Mein Name war Patrice.

Geboren in Leipzig. Eine erzwungene Geburt. Meine Flucht war der Spaten um ein Grab auszuheben. Patrice durfte, konnte unter keinen Umständen weiter existieren. Er sollte verschwinden und nie wieder auftauchen. Ich wollte mein altes Leben zurück. Wollte zu dem zurück was vor Leipzig existierte. Doch das Ausheben eines Grabes macht seine Existenz nicht ungeschehen. Dies war ein Wunsch, dessen Erfüllung ich vergeblich herbeisehnte. Naiv von mir nach etwas zu streben, was surrealer nicht sein konnte. Aber ich sehnte mich so sehr danach. Sehnte mich nach einem Ende. Sehnte mich zurück nach Jena, zurück auf diese Parkbank und ich sehnte mich so sehr nach einem Nein in der Vergangenheit. Ein Nein, dessen Bedeutung nicht größer sein konnte.

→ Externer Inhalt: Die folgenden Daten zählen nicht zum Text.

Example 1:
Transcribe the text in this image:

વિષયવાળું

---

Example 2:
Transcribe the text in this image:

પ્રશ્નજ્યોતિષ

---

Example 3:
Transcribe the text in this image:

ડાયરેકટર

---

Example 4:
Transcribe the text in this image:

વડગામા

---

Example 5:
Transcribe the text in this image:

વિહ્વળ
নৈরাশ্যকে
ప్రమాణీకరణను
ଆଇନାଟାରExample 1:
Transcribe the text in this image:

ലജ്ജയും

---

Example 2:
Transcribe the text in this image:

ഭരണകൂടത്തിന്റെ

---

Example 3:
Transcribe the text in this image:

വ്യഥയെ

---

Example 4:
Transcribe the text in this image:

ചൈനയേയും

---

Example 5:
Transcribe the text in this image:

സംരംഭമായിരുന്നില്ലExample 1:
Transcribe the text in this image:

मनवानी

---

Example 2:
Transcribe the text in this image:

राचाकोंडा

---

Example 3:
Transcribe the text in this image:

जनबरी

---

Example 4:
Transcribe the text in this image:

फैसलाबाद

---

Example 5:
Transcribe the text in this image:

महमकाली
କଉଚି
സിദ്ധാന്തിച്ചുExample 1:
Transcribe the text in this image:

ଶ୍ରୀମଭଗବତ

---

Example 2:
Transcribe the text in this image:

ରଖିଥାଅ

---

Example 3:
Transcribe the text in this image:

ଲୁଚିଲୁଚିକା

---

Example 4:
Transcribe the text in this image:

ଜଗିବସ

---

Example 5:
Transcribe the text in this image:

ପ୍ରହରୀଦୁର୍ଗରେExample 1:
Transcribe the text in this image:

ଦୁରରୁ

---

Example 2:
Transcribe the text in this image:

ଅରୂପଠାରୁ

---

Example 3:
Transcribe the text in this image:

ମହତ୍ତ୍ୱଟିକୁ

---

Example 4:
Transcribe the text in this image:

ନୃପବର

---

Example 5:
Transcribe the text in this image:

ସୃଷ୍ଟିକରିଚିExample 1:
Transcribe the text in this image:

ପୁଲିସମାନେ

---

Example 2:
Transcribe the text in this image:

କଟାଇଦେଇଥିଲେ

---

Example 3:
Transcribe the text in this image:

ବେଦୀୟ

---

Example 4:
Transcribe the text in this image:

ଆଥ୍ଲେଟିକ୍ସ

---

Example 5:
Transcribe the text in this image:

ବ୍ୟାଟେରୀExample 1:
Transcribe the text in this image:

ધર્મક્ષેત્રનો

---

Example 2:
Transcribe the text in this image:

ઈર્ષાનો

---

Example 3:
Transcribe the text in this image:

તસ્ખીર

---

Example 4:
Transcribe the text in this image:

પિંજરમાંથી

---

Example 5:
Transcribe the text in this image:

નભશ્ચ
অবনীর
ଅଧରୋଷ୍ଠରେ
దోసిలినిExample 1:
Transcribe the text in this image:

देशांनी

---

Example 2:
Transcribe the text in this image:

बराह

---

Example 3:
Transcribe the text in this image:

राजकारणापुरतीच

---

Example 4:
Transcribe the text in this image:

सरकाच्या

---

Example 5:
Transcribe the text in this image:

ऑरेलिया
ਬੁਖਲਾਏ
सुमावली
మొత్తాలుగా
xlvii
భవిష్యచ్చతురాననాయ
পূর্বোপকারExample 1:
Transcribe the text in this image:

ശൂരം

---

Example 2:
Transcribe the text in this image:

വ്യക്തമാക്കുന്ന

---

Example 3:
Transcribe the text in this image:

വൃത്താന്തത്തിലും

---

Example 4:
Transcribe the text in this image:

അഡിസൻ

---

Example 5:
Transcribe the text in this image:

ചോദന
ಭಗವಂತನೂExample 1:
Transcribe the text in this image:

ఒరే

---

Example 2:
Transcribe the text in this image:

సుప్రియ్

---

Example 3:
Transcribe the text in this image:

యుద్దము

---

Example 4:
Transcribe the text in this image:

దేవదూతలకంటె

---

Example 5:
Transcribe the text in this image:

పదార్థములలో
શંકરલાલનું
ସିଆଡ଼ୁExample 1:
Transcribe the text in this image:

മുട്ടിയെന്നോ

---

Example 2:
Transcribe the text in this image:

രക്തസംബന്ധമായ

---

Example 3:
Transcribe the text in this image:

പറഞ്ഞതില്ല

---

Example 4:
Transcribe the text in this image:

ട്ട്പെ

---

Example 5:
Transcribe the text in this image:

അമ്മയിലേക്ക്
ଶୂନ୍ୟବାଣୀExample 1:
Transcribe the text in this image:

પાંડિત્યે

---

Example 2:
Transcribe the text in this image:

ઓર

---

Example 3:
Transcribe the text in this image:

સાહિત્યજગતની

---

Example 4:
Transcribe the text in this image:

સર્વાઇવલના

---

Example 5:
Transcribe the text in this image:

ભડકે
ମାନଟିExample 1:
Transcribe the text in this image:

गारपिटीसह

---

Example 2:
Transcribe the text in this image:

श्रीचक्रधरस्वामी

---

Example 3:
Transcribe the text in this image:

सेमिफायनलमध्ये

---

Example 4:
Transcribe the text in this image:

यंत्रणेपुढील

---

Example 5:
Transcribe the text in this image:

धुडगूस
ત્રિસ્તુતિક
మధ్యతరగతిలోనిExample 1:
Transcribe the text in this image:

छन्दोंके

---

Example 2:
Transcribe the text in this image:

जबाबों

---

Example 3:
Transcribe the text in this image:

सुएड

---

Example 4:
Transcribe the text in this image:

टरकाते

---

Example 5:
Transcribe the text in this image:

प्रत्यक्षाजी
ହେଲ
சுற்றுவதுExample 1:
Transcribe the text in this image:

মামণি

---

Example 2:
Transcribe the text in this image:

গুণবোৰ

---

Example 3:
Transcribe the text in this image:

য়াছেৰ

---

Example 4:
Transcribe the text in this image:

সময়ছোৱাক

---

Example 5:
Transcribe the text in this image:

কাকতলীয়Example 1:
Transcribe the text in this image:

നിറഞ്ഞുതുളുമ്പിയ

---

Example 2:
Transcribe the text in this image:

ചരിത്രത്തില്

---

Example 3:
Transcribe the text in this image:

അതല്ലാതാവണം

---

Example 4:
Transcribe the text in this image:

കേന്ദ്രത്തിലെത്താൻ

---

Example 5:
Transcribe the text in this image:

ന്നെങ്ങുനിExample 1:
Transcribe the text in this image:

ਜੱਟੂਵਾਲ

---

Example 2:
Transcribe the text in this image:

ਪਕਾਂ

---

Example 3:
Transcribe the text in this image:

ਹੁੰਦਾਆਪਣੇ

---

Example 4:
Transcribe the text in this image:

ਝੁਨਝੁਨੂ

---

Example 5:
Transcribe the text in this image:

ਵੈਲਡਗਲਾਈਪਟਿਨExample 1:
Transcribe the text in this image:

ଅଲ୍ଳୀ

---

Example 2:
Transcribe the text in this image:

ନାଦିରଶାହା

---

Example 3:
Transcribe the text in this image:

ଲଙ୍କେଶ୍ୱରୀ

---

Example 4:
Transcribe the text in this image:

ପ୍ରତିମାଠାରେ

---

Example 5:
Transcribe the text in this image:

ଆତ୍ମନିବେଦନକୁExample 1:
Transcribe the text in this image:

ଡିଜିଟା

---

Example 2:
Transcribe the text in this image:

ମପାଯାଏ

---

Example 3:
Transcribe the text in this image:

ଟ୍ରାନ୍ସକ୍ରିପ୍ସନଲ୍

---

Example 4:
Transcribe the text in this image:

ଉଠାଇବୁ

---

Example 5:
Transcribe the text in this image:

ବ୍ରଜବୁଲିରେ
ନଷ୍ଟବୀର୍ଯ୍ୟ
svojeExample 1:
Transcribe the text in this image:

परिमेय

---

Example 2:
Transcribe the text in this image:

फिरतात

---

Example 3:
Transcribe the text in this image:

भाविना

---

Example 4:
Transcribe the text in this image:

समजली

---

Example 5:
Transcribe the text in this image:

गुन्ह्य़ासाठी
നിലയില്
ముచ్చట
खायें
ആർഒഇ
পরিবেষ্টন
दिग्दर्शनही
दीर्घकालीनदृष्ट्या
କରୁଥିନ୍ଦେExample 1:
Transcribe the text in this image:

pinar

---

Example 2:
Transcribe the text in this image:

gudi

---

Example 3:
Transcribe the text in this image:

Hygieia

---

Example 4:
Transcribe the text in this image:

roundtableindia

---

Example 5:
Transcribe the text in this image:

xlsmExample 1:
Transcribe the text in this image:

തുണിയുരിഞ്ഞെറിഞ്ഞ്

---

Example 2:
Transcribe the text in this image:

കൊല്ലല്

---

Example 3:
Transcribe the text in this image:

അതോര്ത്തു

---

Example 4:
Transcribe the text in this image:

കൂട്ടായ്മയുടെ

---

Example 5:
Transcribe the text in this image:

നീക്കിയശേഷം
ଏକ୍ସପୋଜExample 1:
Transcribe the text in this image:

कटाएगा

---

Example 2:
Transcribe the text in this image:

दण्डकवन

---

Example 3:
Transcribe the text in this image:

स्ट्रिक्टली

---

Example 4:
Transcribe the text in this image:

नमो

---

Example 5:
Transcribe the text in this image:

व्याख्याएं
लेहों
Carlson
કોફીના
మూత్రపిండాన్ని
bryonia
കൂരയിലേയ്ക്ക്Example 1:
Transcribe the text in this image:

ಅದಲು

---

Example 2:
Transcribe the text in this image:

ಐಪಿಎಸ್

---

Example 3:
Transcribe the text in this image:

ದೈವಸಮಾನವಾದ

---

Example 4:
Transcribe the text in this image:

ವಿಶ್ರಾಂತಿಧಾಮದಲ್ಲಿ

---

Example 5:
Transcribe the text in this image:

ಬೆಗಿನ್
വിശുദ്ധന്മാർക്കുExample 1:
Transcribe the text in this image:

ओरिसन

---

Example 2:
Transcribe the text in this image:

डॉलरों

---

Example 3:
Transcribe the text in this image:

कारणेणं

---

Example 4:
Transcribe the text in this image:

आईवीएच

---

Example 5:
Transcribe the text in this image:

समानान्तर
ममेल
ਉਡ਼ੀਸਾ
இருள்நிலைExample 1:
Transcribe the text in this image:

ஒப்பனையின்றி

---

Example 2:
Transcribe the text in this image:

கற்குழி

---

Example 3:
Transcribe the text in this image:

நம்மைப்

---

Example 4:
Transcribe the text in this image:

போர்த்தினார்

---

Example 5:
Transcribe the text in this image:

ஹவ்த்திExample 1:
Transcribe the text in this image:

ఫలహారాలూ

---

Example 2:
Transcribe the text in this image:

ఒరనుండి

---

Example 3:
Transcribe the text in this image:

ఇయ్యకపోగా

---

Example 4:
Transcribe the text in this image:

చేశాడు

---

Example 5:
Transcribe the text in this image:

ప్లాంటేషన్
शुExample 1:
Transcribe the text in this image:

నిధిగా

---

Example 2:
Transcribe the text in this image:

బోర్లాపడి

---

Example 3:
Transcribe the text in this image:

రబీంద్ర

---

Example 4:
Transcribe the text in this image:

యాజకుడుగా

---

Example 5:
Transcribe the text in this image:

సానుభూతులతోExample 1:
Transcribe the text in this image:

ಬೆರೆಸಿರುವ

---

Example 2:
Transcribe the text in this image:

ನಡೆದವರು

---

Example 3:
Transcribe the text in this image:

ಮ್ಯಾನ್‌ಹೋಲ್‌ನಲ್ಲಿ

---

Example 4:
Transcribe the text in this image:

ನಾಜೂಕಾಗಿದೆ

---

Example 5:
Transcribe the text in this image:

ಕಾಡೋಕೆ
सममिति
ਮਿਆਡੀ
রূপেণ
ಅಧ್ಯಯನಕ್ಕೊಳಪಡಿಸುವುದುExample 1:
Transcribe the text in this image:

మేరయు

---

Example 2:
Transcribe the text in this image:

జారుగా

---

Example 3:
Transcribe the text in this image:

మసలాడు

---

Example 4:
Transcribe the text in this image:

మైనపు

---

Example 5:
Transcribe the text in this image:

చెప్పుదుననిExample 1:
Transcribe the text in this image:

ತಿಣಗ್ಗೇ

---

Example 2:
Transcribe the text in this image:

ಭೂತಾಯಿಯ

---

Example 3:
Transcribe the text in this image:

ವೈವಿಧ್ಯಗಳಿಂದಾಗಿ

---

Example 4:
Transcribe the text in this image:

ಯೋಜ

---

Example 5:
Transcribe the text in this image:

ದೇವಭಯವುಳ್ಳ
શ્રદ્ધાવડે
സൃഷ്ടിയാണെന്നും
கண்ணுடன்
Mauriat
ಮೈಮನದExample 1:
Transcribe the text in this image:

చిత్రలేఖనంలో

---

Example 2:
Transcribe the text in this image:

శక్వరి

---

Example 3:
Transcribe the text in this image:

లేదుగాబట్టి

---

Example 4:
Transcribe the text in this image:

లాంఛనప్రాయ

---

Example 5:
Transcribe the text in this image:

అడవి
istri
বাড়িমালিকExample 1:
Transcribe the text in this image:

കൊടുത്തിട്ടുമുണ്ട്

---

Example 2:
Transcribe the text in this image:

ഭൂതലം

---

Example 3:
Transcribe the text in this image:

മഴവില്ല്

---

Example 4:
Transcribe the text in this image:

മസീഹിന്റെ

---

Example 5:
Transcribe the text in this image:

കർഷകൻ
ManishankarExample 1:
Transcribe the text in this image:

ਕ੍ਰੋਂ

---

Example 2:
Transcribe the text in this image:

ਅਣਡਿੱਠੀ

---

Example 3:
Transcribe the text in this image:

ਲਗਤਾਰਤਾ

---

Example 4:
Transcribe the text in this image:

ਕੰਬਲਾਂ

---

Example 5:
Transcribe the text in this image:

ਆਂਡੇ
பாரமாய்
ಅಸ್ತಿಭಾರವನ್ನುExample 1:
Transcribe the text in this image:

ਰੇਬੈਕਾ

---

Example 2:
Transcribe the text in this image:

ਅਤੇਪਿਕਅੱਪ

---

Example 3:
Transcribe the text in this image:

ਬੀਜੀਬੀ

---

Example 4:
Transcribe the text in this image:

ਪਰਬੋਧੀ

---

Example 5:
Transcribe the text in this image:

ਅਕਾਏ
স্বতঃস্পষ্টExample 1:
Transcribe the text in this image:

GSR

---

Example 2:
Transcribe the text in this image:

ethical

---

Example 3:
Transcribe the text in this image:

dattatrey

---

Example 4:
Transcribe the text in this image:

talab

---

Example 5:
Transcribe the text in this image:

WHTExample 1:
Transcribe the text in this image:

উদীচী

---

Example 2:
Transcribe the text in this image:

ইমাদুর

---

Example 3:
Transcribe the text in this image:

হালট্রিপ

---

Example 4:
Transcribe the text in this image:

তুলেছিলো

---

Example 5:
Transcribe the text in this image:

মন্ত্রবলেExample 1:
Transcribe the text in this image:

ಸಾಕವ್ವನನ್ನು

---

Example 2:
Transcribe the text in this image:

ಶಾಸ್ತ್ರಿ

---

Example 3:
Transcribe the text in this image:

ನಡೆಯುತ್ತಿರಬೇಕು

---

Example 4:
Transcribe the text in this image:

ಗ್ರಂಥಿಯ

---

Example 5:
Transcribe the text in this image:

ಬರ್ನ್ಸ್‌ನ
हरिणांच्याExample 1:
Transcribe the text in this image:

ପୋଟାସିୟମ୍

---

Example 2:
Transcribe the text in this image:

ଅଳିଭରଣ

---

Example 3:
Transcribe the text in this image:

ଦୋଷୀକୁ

Patrice war und ist eine Kunstfigur. Eine Rolle die ich spielte. Aus der Not heraus und zum Schutz des Kindes ins Leben gehievt. Patrice. Eine Rolle. Eine Facette. Sammelsurium so vieler Facetten. Fähre, die mich auf die andere Seite brachte. Ein Fähre von mir geschaffen, ausschließlich von mir. Der Zweck hat sich mir lange Zeit nicht erschlossen. Habe mich wohl geweigert, alles in seiner Gänze verstehen zu wollen. Habe wohl versucht der Wahrheit zu entkommen. Habe gescheut, der Wahrheit ins Auge zu blicken und zu realisieren, welchen Weg ich einschlug. Ein Weg, welcher nüchtern betrachtet Vor- und Nachteile mit sich brachte. Wie alles im Leben. Doch war hier die Gewichtung eine ganz andere. Der anfängliche Schutz, den dieses Rollenspiel und den Patrice bot, war ein klarer Vorteil. Doch es war wohl auch der einzige. Und wenn auch dieses Rollenspiel nach außen hin Schutz bot, so pflanzte es doch einen Zwiespalt in mich hinein. Langsam und kaum wahrzunehmen verlor ich mehr und mehr die Kontrolle und das was Patrice war und was ihn ausmachte wurde mehr und mehr zur Gewohnheit, gar zur Normalität und letzten Endes war es kaum mehr eine Rolle als vielmehr ein Teil von mir. Ein nie gewollter Teil von mir. Die Umstände in Leipzig zwangen mich dazu die mir einzig und allein gebliebene Möglichkeit der Abwehr wahrzunehmen, sie anzunehmen und mich mit einem Zustand zu arrangieren, der alles von mir abverlangte! Alles mir bisher so vertraute einverleibte, zu verschlucken drohte und sich daran machte es ganz und gar auszulöschen. Patrice pflanzte sich in mein Unterbewusstsein. Er war nicht länger Gast, vielmehr nahm er Stück für Stück mehr Platz ein. Trieb dieses Spiel so weit, bis er diesen stillen Kampf zwischen ihm und mir für sich entschied.

Patrice. Ich trug diesen Namen wenn ich mich auf dem Weg zum Leipziger Hauptbahnhof machte. Patrice war es, der zu diesen Männern in die Limousinen stieg. Er war es, der ihnen zu Willen war. Meist ließen sie ihn gehen sobald sie hatten was sie wollten, was sie umtrieb und sie so widerlich machte. Dann fühlte er nur noch Verachtung.

Patrice. Er spielte seine Rollen gut.